Microsoft claims it planned to combine its Internet Explorer browser with the Windows operating system long before rival Netscape existed. The government has charged that the tie-in between the two components was part of a wide-ranging, deliberate attack on Netscape.
Microsoft did not attempt to "illegally divide the browser market," with Netscape, the statement also said. Instead, representatives of Microsoft met with Netscape twice in 1995 "in order to explore ways in which the two companies could work together to improve their respective products."
Microsoft rejected government claims that Internet service providers and Internet contract providers were forced to exclusively distribute Microsoft software as the result of exclusionary contracts. The "agreements between Microsoft and ISPs have never included an exclusivity provision regarding distribution of software providing Web-browsing functionality," the statement read.
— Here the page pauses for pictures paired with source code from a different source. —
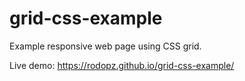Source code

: # grid-css-example
Example responsive web page using CSS grid.

Live demo: https://rodopz.github.io/grid-css-example/
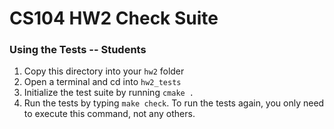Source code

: # CS104 HW2 Check Suite

### Using the Tests -- Students
1. Copy this directory into your `hw2` folder
2. Open a terminal and cd into `hw2_tests`
3. Initialize the test suite by running `cmake .`
4. Run the tests by typing `make check`.  To run the tests again, you only need to execute this command, not any others.
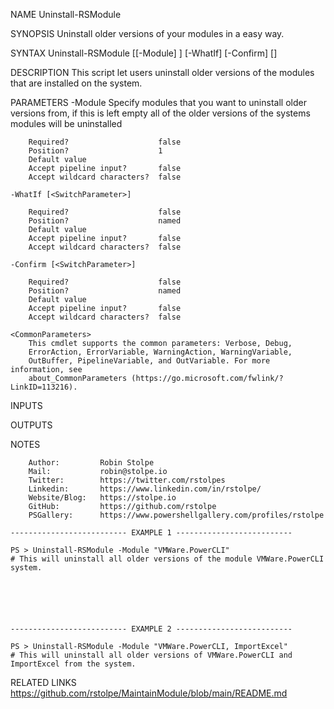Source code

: ﻿
NAME
    Uninstall-RSModule
    
SYNOPSIS
    Uninstall older versions of your modules in a easy way.
    
    
SYNTAX
    Uninstall-RSModule [[-Module] <String>] [-WhatIf] [-Confirm] [<CommonParameters>]
    
    
DESCRIPTION
    This script let users uninstall older versions of the modules that are installed on the system.
    

PARAMETERS
    -Module <String>
        Specify modules that you want to uninstall older versions from, if this is left empty all of the older versions of the systems modules will be uninstalled
        
        Required?                    false
        Position?                    1
        Default value                
        Accept pipeline input?       false
        Accept wildcard characters?  false
        
    -WhatIf [<SwitchParameter>]
        
        Required?                    false
        Position?                    named
        Default value                
        Accept pipeline input?       false
        Accept wildcard characters?  false
        
    -Confirm [<SwitchParameter>]
        
        Required?                    false
        Position?                    named
        Default value                
        Accept pipeline input?       false
        Accept wildcard characters?  false
        
    <CommonParameters>
        This cmdlet supports the common parameters: Verbose, Debug,
        ErrorAction, ErrorVariable, WarningAction, WarningVariable,
        OutBuffer, PipelineVariable, and OutVariable. For more information, see
        about_CommonParameters (https://go.microsoft.com/fwlink/?LinkID=113216). 
    
INPUTS
    
OUTPUTS
    
NOTES
    
    
        Author:         Robin Stolpe
        Mail:           robin@stolpe.io
        Twitter:        https://twitter.com/rstolpes
        Linkedin:       https://www.linkedin.com/in/rstolpe/
        Website/Blog:   https://stolpe.io
        GitHub:         https://github.com/rstolpe
        PSGallery:      https://www.powershellgallery.com/profiles/rstolpe
    
    -------------------------- EXAMPLE 1 --------------------------
    
    PS > Uninstall-RSModule -Module "VMWare.PowerCLI"
    # This will uninstall all older versions of the module VMWare.PowerCLI system.
    
    
    
    
    
    
    -------------------------- EXAMPLE 2 --------------------------
    
    PS > Uninstall-RSModule -Module "VMWare.PowerCLI, ImportExcel"
    # This will uninstall all older versions of VMWare.PowerCLI and ImportExcel from the system.
    
    
    
    
    
    
    
RELATED LINKS
    https://github.com/rstolpe/MaintainModule/blob/main/README.md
"There is nothing too surprising about today's formal statement," said Joe Sims, an antitrust lawyer with Jones, Davis, Reague, & Pogue in Washington, DC, "Of course Microsoft is going to say, 'We are innocent.'
"What is interesting is the countersuit against the states' attorneys general. Basically, the argument is that none of the state law claims are relevant here because they're preempted by the federal copyright laws," he said. "If this can be proven to be true, it will knock out the claim of the states' antitrust lawsuits," Sims said.
The Justice Department’s only reply Tuesday was that Microsoft’s response contained "numerous misstatements and mischaracterizations. We remain confident in our case and expect to prevail in our trial beginning in September."